Speaking in an interview with “Good Morning America,” Rob Tibbetts said he believes the public may hold the key to finding his daughter, Mollie Tibbetts, who disappeared on July 18 after going out for an evening jog.
“What we need is for people to tell their friends and neighbors that if they saw anything that seemed even remotely out of the ordinary to call the authorities and they will run that down,” Tibbetts said. “The authorities have told us again and again and again that all the similar cases like this are always solved by some tip.”
Mollie Tibbetts was reported missing after she failed to show up for work in Brooklyn, Iowa, a farming community of about 1,500 people where she was living over the summer with her longtime boyfriend.
Rob Tibbetts said the community near Brooklyn has made “extraordinary” efforts to spread the word about his daughter’s disappearance, but he believes there’s someone else with information that could help to locate her.
“The day after Mollie turned up missing, 400 people showed up, spontaneously, to form a spontaneous search effort,” Rob Tibbetts said. “I think it’s just because this community knows Mollie, they love Mollie and I think the rest of the country is starting understand who she is too.”
Fighting to hold back tears, he said the public should forget about consoling him and his family and focus on bringing his daughter home safe.

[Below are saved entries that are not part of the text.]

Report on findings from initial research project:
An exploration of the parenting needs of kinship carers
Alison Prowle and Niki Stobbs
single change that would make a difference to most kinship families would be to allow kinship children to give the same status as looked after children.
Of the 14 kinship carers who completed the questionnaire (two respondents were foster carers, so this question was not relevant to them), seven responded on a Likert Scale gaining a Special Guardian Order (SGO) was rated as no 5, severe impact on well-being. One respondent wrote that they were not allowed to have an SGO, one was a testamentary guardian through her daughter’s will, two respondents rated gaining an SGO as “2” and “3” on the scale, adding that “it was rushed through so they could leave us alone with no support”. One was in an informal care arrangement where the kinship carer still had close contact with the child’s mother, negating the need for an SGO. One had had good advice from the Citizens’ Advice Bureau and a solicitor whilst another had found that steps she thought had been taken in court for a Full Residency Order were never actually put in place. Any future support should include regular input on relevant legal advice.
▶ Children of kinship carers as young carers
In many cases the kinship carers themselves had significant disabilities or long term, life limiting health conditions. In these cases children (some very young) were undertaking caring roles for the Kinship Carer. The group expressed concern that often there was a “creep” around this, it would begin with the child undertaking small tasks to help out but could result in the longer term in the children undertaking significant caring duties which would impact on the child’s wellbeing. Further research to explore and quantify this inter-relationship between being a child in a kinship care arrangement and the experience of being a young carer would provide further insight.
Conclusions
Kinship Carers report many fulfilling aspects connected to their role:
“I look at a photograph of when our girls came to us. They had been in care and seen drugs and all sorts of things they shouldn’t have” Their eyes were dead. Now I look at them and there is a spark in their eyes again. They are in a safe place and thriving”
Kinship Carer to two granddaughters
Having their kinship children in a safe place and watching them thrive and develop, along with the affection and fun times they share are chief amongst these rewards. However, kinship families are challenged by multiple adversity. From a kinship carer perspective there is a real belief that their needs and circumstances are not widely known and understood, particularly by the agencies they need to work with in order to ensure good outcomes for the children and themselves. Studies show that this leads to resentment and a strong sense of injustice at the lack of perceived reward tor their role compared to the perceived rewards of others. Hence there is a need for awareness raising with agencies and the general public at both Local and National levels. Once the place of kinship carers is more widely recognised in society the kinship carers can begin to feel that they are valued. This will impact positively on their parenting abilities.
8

“It doesn’t matter what we’re going through, we just need people to think -- because somebody knows something and they don’t even know it’s important,” Rob Tibbetts said. “We can get Mollie back we just have to have somebody call [the tip line].
“We all want her back and we’re going to have to rely on our law enforcement partners, but we can help them by driving those leads to them that are guiding this search effort and that’s all we can do,” he added.